Wuhan Plugfest: The NVMe Testing Service Takes on China

Hello reader! My name is Carter Snay, and I have been working at the UNH-IOL since March 2017. I was initially working in the iSCSI testing service, but moved to NVMe in August of 2017 where I currently still work. I am an Environmental Science major, which is different than all of my peers who are either IT or CS. Generally I’ll get a confused look when a vendor asks me what I’m studying, but I’m still able to do the work on account of the staff at the UNH-IOL always teaching me many of the things that make me useful to the team I work on. Anyways, on to the plugfest in Wuhan!

The NVMe testing service at the UNH-IOL has hosted many plugfests here in Durham, New Hampshire. A plugfest is a group testing event where companies come together to test their products in a neutral playing field. Plugfests attract visitors from around the world, including the NVMe testing service. We typically host two annual NVMe plugfests, but this time around it was decided that we would bring the plugfest to vendors since the majority of flash memory SSD producers are located in Asia. This past year we traveled to Wuhan China to the Huazhong University of Science and Technology (HUST for short).

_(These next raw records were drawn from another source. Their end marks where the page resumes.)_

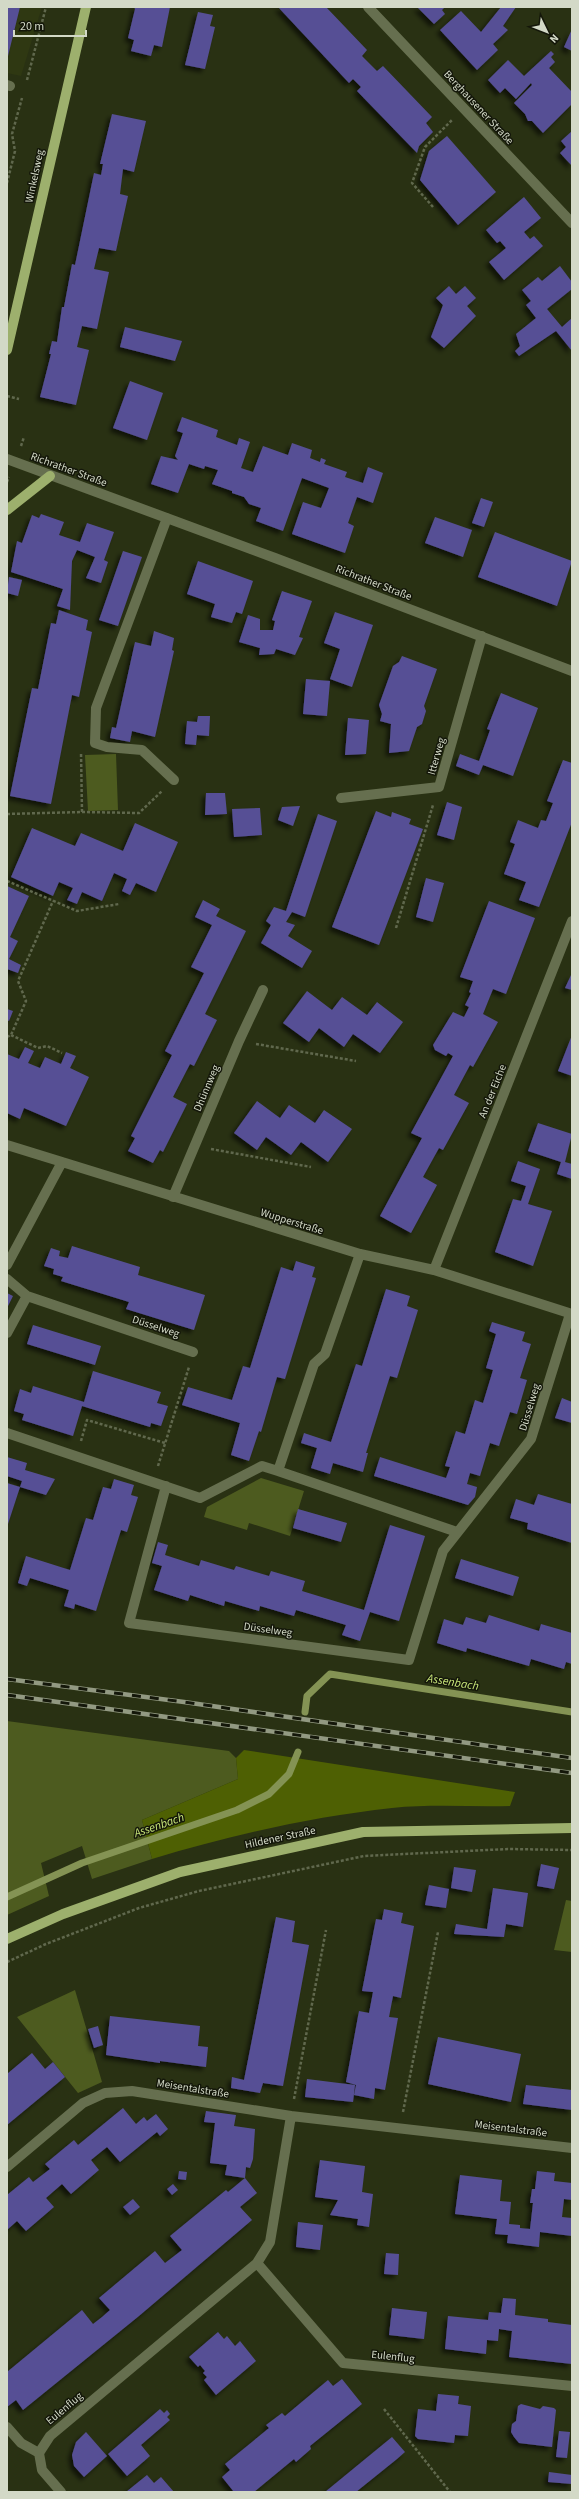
<svg xmlns="http://www.w3.org/2000/svg" width="579" height="2499" font-family="'Source Sans 3',sans-serif">
<defs>
<filter id="shadow"><feDropShadow dx="-3.5" dy="3.5" stdDeviation="2" flood-color="#0009"/></filter>
</defs>
<rect width="100%" height="100%" fill="#293113"/>
<!-- built -->
<path fill="#2f3812" d="M7 7H42L21 76 7 73Z"/>
<!-- green -->
<path fill="#4d5b1f" d="M116 754 118 810 88 811 85 755Z
M261 1478 304 1491 290 1536 249 1523 247 1530 204 1517 207 1507Z
M7 1721 229 1751 236 1758 238 1779 142 1820 152 1859 92 1879 82 1846 41 1863 49 1896 7 1915Z
M566 1900 572 1901V1952L554 1950Z
M75 1990 102 2082 78 2093 17 2017Z"/>
<!-- forest -->
<path fill="#4e6003" d="M244 1750 515 1792 510 1806C471 1807 431 1804 392 1808 311 1817 231 1835 152 1859L142 1820 238 1779 236 1758Z"/>
<g fill="none" stroke-linecap="round" stroke-linejoin="round">
<!-- stream -->
<path stroke="#849354" stroke-width="7" d="M305 1712 307 1696 330 1674 572 1712
M7 1897 82 1863 237 1810 269 1794 289 1774 298 1752"/>
</g>
<!-- building -->
<path fill="#565095" filter="url(#shadow)" d="M7 7H20L8 56 7 55Z
M134 7H170L162 47 154 45 151 56 131 51 134 40 128 38 135 9Z
M278 7H326L367 50 362 56 377 71 383 66 432 117 426 123 433 132 419 146 417 153 357 91 361 87 353 79 349 83Z
M417 7H445L442 10 445 14 434 24Z
M501 7H516L503 26 508 30 493 44 498 50 477 70 440 30 461 11 481 32Z
M198 12 213 15 210 26 215 27 205 69 185 65Z
M572 29V51L564 47Z
M551 51 554 54 551 57 555 62 549 68 572 92V104L543 133 532 121H528L525 114 514 103 532 85 531 83 516 99 505 88 500 93 488 80 508 60 524 76Z
M112 114 146 121 134 172 123 169 120 194 128 196 116 251 99 248 94 269 109 272 97 329 82 326 77 347 89 350 76 405 40 397 51 354H49L52 341 57 342 62 307H64L72 264 75 265 94 173 101 175 103 164H100Z
M572 131V166L560 153 566 147 561 141Z
M447 136 496 192 458 225 420 180 429 151Z
M524 197 541 218 524 232 530 239 534 236 543 246 504 280 489 262 506 248 500 241 497 243 486 230Z
M560 266 572 282V289L547 309 562 327 572 318V351L556 331 519 356 515 351 520 346 516 334 536 318 526 305 531 301 522 290 538 277 542 281Z
M449 286 456 294 465 286 476 298 467 306 476 316 444 348 431 337 443 305 436 298Z
M125 327 182 341 175 361 120 347Z
M130 381 163 393 147 440 113 428Z
M182 417 218 430 216 437 237 445 239 438 250 442 241 468 253 472 263 446 288 455 292 443 312 450 310 458 320 462 321 458 326 460 324 464 347 472 345 477 363 483 368 467 383 473 373 503 357 497 348 523 354 526 345 553 292 534 303 502 321 508 329 488 302 478 283 531 256 521 261 508 249 504 244 497 232 493V491L212 484 218 470 205 466 204 469 189 464 178 493 151 484 161 456 178 460 175 456 183 433 177 431Z
M481 498 493 502 484 527 472 523Z
M41 514 64 522 59 535 80 542 87 523 114 532 104 560 108 562 101 583 86 578 95 557 77 550 72 561 70 610 57 606 63 589 11 572 17 541 22 543 32 515 39 518Z
M435 517 472 530 463 557 425 543Z
M495 532 572 561 557 606 478 577Z
M123 551 142 557 118 626 99 620Z
M198 561 253 581 242 614 236 612 232 623 211 617 215 604 187 594Z
M9 577 22 580 18 596 7 593Z
M282 591 312 601 299 637 303 638 295 655 276 649 274 654 259 655 260 648 239 642 248 615 260 619V630H273L275 621 272 620Z
M59 610 88 620 86 630 92 632 79 697 72 695 51 804 10 796 32 688 38 689 51 623 56 624Z
M335 612 373 625 352 687 330 679 340 649 324 643Z
M154 631 174 638 172 650 174 651 155 737 132 731 130 742 110 738 112 727 116 728 135 642 151 646Z
M402 656 437 669 424 706 426 711 422 724 417 727 409 751 389 753 391 724 380 721 382 714 379 705 393 666 399 662Z
M306 679 330 681 327 716 303 714Z
M501 693 538 708 513 776 483 765 479 775 456 766 460 754 479 761 490 730 487 729Z
M198 716H210L209 736 197 735 196 745 185 744 187 721 197 722Z
M348 718 369 720 366 754 345 755Z
M563 760 572 763V822L539 907 519 900 526 882 504 874 515 844 510 842 518 820 538 828 541 820 546 821 553 803 547 801Z
M206 793H225L227 814 205 815Z
M447 802 462 807 454 840 437 835Z
M300 806 293 826 278 820 282 807Z
M260 808 262 835 234 837 232 809Z
M376 811 391 817 392 812 411 819 409 824 423 829 379 945 332 927Z
M318 814 337 821 305 917 292 912 286 922 295 925 288 936 312 951 302 968 261 943 271 925 266 921 274 907 286 911Z
M135 823 178 842 156 892 136 883 130 895 122 891 127 879 114 873 102 901 82 892 77 904 67 900 73 888 59 882 53 896 11 877 32 828 75 846 81 833 123 851Z
M426 878 444 883 433 922 416 917Z
M7 886 29 896 10 937 18 941 9 959 21 965 18 973 7 969Z
M203 900 220 909 216 916 246 931 205 1014 217 1020 194 1066 190 1064 173 1097 187 1104 163 1152 160 1150 153 1163 128 1151 135 1138 131 1136 172 1055 165 1051 204 973 191 967 212 925 195 917Z
M489 901 535 918 506 994 493 989 483 1014 498 1022 473 1067 470 1065 454 1095 469 1103 443 1150 439 1148 423 1177 437 1185 411 1233 380 1216 422 1138 411 1133 453 1056 448 1053 446 1056 435 1050 433 1045 453 1012 464 1017 469 1007 465 1005 471 993 469 992 473 981 460 977Z
M571 975H572V990L565 988Z
M307 991 332 1010 342 997 367 1015 377 1002 403 1022 380 1053 353 1034 344 1047 319 1028 309 1042 283 1023Z
M7 1009 13 1011 9 1021 7 1020Z
M572 1035V1076L558 1071Z
M25 1047 34 1051 28 1063 40 1068 45 1057 61 1064 66 1052 76 1056 70 1068 89 1077 66 1126 24 1108 20 1119 7 1113V1054L19 1059Z
M257 1101 280 1118 289 1105 315 1123 324 1110 352 1129 328 1162 301 1142 291 1155 266 1137 257 1150 234 1133Z
M538 1123 572 1134 565 1162 572 1164V1179L557 1174 561 1162 528 1151Z
M518 1161 540 1169 528 1204 552 1211 533 1266 495 1252 513 1199 521 1201 526 1186 511 1181Z
M72 1246 140 1267 138 1275 205 1295 194 1330 126 1309 129 1302 61 1281 63 1277 53 1274 54 1269 44 1266 51 1248 60 1251 59 1256 68 1258Z
M296 1261 315 1267 312 1277 316 1278 285 1379 277 1377 261 1432 259 1431 249 1461 231 1455 240 1423 182 1405 188 1387 232 1400 243 1366 250 1368 281 1267 293 1271Z
M386 1289 410 1296 407 1306 418 1310 397 1378 390 1376 366 1453H368L363 1472 333 1463 330 1474 311 1468 317 1448 301 1443 304 1433 331 1442 356 1364 362 1366Z
M7 1293 13 1296 7 1308Z
M492 1322 525 1332 522 1341 531 1344 520 1378 527 1380 517 1414 510 1412 499 1446 490 1443 480 1476 470 1473 467 1484 477 1487 475 1497 468 1505 374 1476 380 1457 446 1478 450 1467 445 1466 456 1431 465 1434 475 1400 483 1403 493 1370 486 1368 496 1334 489 1331Z
M33 1325 101 1346 95 1365 27 1344Z
M93 1371 161 1392 157 1403 168 1406 161 1426 151 1423 150 1427 82 1406 73 1436 22 1420 24 1414 14 1411 20 1389 31 1393 33 1386 84 1402Z
M562 1398 572 1402V1423L555 1418Z
M7 1457 27 1463 25 1470 55 1479 46 1495 20 1487 22 1481 7 1476Z
M114 1479 134 1485 131 1495 138 1497 127 1532 121 1530 96 1611 75 1604 74 1609 64 1606 69 1590 30 1578 27 1586 18 1583 26 1556 70 1570 86 1518 93 1520 103 1487 111 1489Z
M7 1483 20 1487 7 1527Z
M538 1494 572 1504V1543L527 1529 528 1523 510 1518 516 1499 534 1505Z
M298 1509 347 1523 341 1542 293 1528Z
M390 1525 425 1536 399 1621 370 1612 360 1641 342 1635 346 1625 296 1610 294 1616 260 1606 259 1611 225 1601 224 1606 190 1595 188 1601 154 1590 162 1566 152 1563 158 1542 168 1545 165 1555 199 1566 201 1560 234 1570 236 1566 269 1576 271 1571 305 1581 302 1591 364 1610Z
M461 1559 519 1577 513 1596 455 1578Z
M489 1615 539 1631 541 1624 572 1633V1664L566 1662 564 1669 531 1659 529 1666 467 1648 466 1652 437 1643 444 1619 463 1625 466 1617 486 1623Z
M541 1864 559 1868 554 1889 537 1886Z
M454 1867 476 1870 472 1892 451 1888Z
M429 1885 449 1889 446 1908 425 1905Z
M493 1888 528 1893 523 1927 506 1924 504 1937 454 1934 456 1924 487 1929Z
M384 1909 403 1913 401 1923 414 1926 401 1998 393 1996 389 2017 398 2018 385 2090 375 2088 374 2099 354 2095 356 2085 346 2082 359 2011 369 2013 373 1992 362 1991 376 1919 382 1920Z
M276 1917 295 1921 292 1942 309 1945 283 2086 263 2083 260 2093 231 2088 232 2077 244 2080Z
M110 2016 200 2026 198 2046 208 2047 206 2067 160 2061V2063L106 2055Z
M98 2026 103 2045 94 2048 88 2029Z
M438 2037 521 2054 511 2102 428 2084Z
M32 2053 45 2069 53 2062 65 2077 7 2125V2074Z
M307 2079 355 2085 353 2102 305 2097Z
M526 2085 572 2090V2110L523 2104Z
M123 2108 136 2124 144 2117 147 2121 156 2114 168 2129 160 2136 157 2132 120 2162 107 2147 91 2160 99 2170 71 2194 62 2184 46 2198 54 2207 26 2231 17 2221 7 2230V2195L29 2177 33 2182 50 2169 45 2164 74 2140 78 2145Z
M206 2111 236 2115 234 2126 255 2129 253 2159 250 2168 246 2167 245 2178 225 2175 227 2165 210 2163 215 2123 204 2122Z
M320 2160 365 2166 362 2192 373 2194 369 2227 357 2225 358 2219 330 2215 338 2200 315 2197Z
M179 2171 187 2172 186 2180 178 2179Z
M537 2171 555 2173 554 2181 572 2183V2200L564 2199 562 2217 572 2218V2236L540 2232 539 2247 507 2243 508 2235 495 2234 497 2219 455 2214 460 2175 502 2180 500 2201 511 2202 509 2224 520 2225V2228L530 2229 533 2203H530L532 2189H535Z
M245 2178 257 2193 240 2207 252 2220 139 2316 23 2410 16 2400 7 2407V2372L82 2310 93 2324 102 2317 110 2310 99 2298 155 2251 165 2263 182 2250 170 2236 226 2190 228 2192Z
M173 2184 178 2190 172 2195 167 2189Z
M133 2199 140 2207 130 2215 123 2207Z
M298 2222 323 2225 320 2250 296 2247Z
M386 2253 399 2254 398 2275 384 2274Z
M503 2298 516 2299 515 2315 548 2319V2322L572 2325V2364L509 2357 512 2331 499 2329 498 2341 487 2340 486 2354 445 2349 448 2316 488 2320 489 2312 501 2313Z
M392 2308 427 2312 424 2339 389 2335Z
M218 2332 224 2339 227 2336 235 2346 240 2341 256 2361 216 2395 204 2380 207 2377 203 2373 205 2371 200 2365 198 2367 189 2357Z
M342 2379 362 2404 310 2446 311 2449 296 2462 294 2459 254 2492H234L222 2477 230 2470 225 2464 269 2428 266 2425 282 2413 285 2416 328 2380 333 2386Z
M438 2394 459 2396 458 2404 471 2406 468 2436 455 2435 454 2443 418 2439 415 2436 418 2409 436 2411Z
M521 2404 540 2409 543 2406 554 2408 556 2410 552 2447 519 2443 514 2437 511 2432 512 2424 516 2421 518 2406Z
M160 2409 164 2413 167 2410 170 2414 167 2417 170 2420 141 2445 150 2456 127 2476 108 2454Z
M559 2431 570 2432 567 2458 556 2457Z
M86 2432 107 2456 84 2477 74 2466 72 2455 76 2442Z
M392 2437 405 2452 397 2459 356 2492H325Z
M549 2472 572 2475V2484L548 2482Z
M147 2475 154 2483 161 2477 174 2492H126Z"/>
<g fill="none" stroke-linecap="round" stroke-linejoin="round">
<!-- path -->
<path stroke="#60684d" stroke-width="2.5" stroke-dasharray="3 2" stroke-linecap="butt" d="M27 80 46 7
M7 183 15 151 12 134 22 98
M433 207 412 183 425 147 452 120
M7 396 19 399
M21 446 24 437
M7 482 9 477
M82 812 139 813 162 791
M7 814 82 812 81 752
M7 881 77 911 119 904
M396 928 433 805
M11 1035 38 1048 47 1046 62 1053
M7 1037 11 1035 26 1001 18 981 53 901
M256 1044 356 1061
M211 1149 311 1167
M81 1441 87 1420 165 1443
M158 1466 189 1367
M7 1962 46 1944 139 1908 199 1891 364 1856 508 1849 572 1850
M294 2099 326 1930
M403 2112 438 1932
M384 2409 450 2492"/>
<!-- minor -->
<path stroke="#666f4f" stroke-width="10" d="M368 7 572 223
M7 85 10 86
M7 459 275 558 572 671
M167 518 96 708 95 743 107 747 142 750 174 780
M341 798 439 787 482 636
M7 1145 360 1254 434 1270 572 1314
M173 1197 239 1041 263 990
M7 1265 62 1162
M434 1270 572 921
M7 1279 27 1296 193 1352
M7 1333 27 1296
M7 1433 200 1498 262 1466 278 1471 314 1364 325 1354 360 1254
M278 1471 457 1532
M166 1486 129 1623 409 1660 443 1551 531 1439 570 1314
M7 2167 83 2103 105 2093 132 2091 291 2116 572 2148
M257 2263 343 2363 572 2386
M7 2427 21 2443 39 2453
M39 2453 50 2436 257 2263 270 2242 291 2116
M39 2453 42 2470 61 2492"/>
<!-- major -->
<path stroke="#9db06d" stroke-width="10" d="M7 350 86 7
M7 510 50 476
M7 1939 63 1914 180 1872 363 1832 572 1828"/>
<!-- rail casing -->
<g stroke="#929982" stroke-width="4.5">
<path id="rail" d="M7 1679 184 1702 572 1758
M7 1695 572 1773"/>
</g>
<!-- rail -->
<use href="#rail" stroke="#14170a" stroke-width="3" stroke-dasharray="9" stroke-linecap="butt"/>
</g>
<g text-anchor="middle" stroke-width="3" stroke-linejoin="round" paint-order="stroke">
<!-- street labels -->
<g font-size="11" fill="#d3d9c7" stroke="#14170a">
<text transform="translate(479 107) rotate(47)" y="4">Berghausener Straße</text>
<text transform="translate(34 176) rotate(-78)" y="4">Winkelsweg</text>
<text transform="translate(69 469) rotate(20)" y="4">Richrather Straße</text>
<text transform="translate(374 582) rotate(21)" y="4">Richrather Straße</text>
<text transform="translate(436 756) rotate(-74)" y="4">Itterweg</text>
<text transform="translate(206 1088) rotate(-67)" y="4">Dhünnweg</text>
<text transform="translate(492 1091) rotate(-68)" y="4">An der Eiche</text>
<text transform="translate(292 1221) rotate(17)" y="4">Wupperstraße</text>
<text transform="translate(156 1326) rotate(18)" y="4">Düsselweg</text>
<text transform="translate(529 1407) rotate(-73)" y="4">Düsselweg</text>
<text transform="translate(268 1629) rotate(8)" y="4">Düsselweg</text>
<text transform="translate(280 1837) rotate(-12)" y="4">Hildener Straße</text>
<text transform="translate(193 2088) rotate(9)" y="4">Meisentalstraße</text>
<text transform="translate(511 2128) rotate(7)" y="4">Meisentalstraße</text>
<text transform="translate(393 2356) rotate(6)" y="4">Eulenflug</text>
<text transform="translate(64 2408) rotate(-40)" y="4">Eulenflug</text>
</g>
<!-- water labels -->
<g font-size="12" font-style="italic" fill="#cae77a" stroke="#14170a">
<text transform="translate(453 1682) rotate(9)" y="4">Assenbach</text>
<text transform="translate(159 1825) rotate(-19)" y="4">Assenbach</text>
</g>
</g>
<!-- border -->
<rect width="579" height="2499" fill="none" stroke="#d3d9c7" stroke-width="16"/>
<!-- north arrow -->
<g transform="translate(547 32) rotate(133)" stroke="#14170a" stroke-width="3" paint-order="stroke">
<path d="M0-3L7 15L0 10L-7 15Z" fill="#d3d9c7"/>
<text y="-6" font-size="11" font-weight="bold" text-anchor="middle" fill="#d3d9c7">N</text>
</g>
<!-- scale -->
<path d="M14 30v6h72v-6" fill="none" stroke="#d3d9c7" stroke-width="2"/>
<text x="20" y="30" font-size="12" fill="#d3d9c7" stroke="#14170a" stroke-width="3" paint-order="stroke">20 m</text>
</svg>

This would be the first time the UNH-IOL facilitated a plugfest in Asia!

Generally we have a plugfest just after we release a new version of our test software called IOL INTERACT, which ends up being two times a year. We also host  NVMe-Over Fabrics plugfests which tests NVMe-TCP, NVMe-RoCE, and NVMe-Fibre Channel. However for the Wuhan Plugfest we would only be testing NVMe PCIe. We released IOL INTERACT 9.0a in April, and hosted a plugfest in June. At the plugfest in June there were far fewer Asian SSD companies than previous years due to the fact that we would be travelling the following month to Wuhan with an improved version of IOL INTERACT, 9.0b. The tool we use, IOL INTERACT, is our flagship conformance test suite tool that we run on Ubuntu Linux when testing PCIe. We also ran conformance testing using the Teledyne Lecroy protocol analyzer on Windows, which is able to access certain functions that are unavailable to the linux tool.

My job at the plugfest was to run Lecroy testing, which I had never done in a plugfest before, and not to mention there was a language barrier as well. So going into the plugfest, I was a little nervous to see how I would perform, and how interacting with all of the vendors would go. That being said, it was still a great chance to jump into a new area of testing to make myself more useful to the testing group and team of test technicians at the lab.

After arriving at HUST and settling into a groove of testing, things went smoothly on all facets of our testing services. I was able to understand the vendors requests, and assist them working through most of the bugs that arose. Teledyne support was there as well to assist with any hiccups with the analyzer hardware, but thankfully there were virtually no problems for the entire event.

There were a total of nine companies that attended and a total of 18 different NVMe SSDs that needed to be tested, so we had our work cut out for us.  We managed to run our PC Edition test tool for linux, IOL INTERACT Lecroy Edition, and interoperability testing more quickly than expected. One person handled IOL INTERACT PC Edition while I worked with Lecroy, and two others worked with the various interoperability hosts. We took the divide and conquer approach, and it worked out very well for us and the vendors.

The staff and students at HUST were immensely helpful assisting with making sure we were able to communicate effectively with the vendors, showing us around Wuhan after work, and making us feel very welcome. Without them, we wouldn't have been able to experience as much of Wuhan and the Chinese culture. I cannot overstate how cool and unique of an experience it was to walk around Wuhan, a mega-city, at night. Everyone was very friendly, (aside from one cab scammer that we avoided thanks to my managers good situational awareness in the airport), the food was great and the city of Wuhan was an amazingly massive place that I had never heard of. Even now myself and my colleagues whom I traveled with still reminisce about our experiences together in the Eastern hemisphere. It really was one of the coolest things I have ever done, and it was for work!

There are many details that I can’t possibly fit in this blog post, but I’ll leave it at this. I am so grateful that I got the chance to go. I can remember touring the IOL as a prospective student and hearing IOLers talk about how they’ve traveled for the lab, and I always thought they were the lucky ones and that I wouldn't’t have that chance. Well it turns out, I got lucky! After putting in work for about a year and a half, I was able to travel to Wuhan, and I will never forget Wuhan and the people I met there, and I really hope I get the chance to go back soon.